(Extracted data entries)
++++++++++

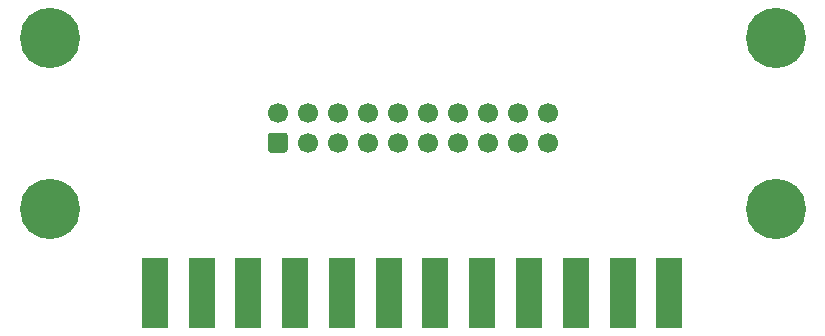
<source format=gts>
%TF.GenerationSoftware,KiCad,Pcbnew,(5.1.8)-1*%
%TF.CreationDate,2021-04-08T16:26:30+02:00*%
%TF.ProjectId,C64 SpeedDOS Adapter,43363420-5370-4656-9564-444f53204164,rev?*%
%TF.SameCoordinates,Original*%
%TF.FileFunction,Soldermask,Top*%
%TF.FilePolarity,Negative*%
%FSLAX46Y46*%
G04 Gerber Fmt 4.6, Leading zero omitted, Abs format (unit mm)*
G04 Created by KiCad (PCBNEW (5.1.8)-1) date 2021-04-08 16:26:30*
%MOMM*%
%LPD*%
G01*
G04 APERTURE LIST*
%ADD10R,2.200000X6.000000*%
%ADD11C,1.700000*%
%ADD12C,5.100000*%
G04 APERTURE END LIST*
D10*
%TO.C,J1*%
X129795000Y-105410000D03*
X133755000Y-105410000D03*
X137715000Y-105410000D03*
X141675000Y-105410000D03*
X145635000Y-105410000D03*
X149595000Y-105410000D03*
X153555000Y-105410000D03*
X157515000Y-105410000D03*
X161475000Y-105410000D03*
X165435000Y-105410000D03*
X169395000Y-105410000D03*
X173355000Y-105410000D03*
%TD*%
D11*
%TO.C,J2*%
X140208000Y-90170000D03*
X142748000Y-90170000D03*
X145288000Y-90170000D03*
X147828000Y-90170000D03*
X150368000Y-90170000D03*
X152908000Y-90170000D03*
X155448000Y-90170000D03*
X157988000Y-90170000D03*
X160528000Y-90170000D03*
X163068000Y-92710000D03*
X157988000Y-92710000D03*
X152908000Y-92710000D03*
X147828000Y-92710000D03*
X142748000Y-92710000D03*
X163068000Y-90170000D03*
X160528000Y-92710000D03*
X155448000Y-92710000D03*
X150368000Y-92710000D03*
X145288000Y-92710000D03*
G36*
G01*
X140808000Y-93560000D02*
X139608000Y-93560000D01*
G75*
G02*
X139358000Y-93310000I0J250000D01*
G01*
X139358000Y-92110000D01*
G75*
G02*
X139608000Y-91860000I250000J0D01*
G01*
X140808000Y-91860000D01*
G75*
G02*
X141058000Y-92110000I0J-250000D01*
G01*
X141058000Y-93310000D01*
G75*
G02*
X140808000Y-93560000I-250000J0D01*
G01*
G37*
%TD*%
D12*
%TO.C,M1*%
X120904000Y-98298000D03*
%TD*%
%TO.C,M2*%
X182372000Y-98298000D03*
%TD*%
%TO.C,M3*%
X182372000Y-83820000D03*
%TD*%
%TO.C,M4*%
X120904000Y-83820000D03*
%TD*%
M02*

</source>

++++++++++

*Activity*:
Show a copy of each line from the data that includes the word "KiCad".

*Task response*:
%TF.GenerationSoftware,KiCad,Pcbnew,(5.1.8)-1*%
G04 Created by KiCad (PCBNEW (5.1.8)-1) date 2021-04-08 16:26:30*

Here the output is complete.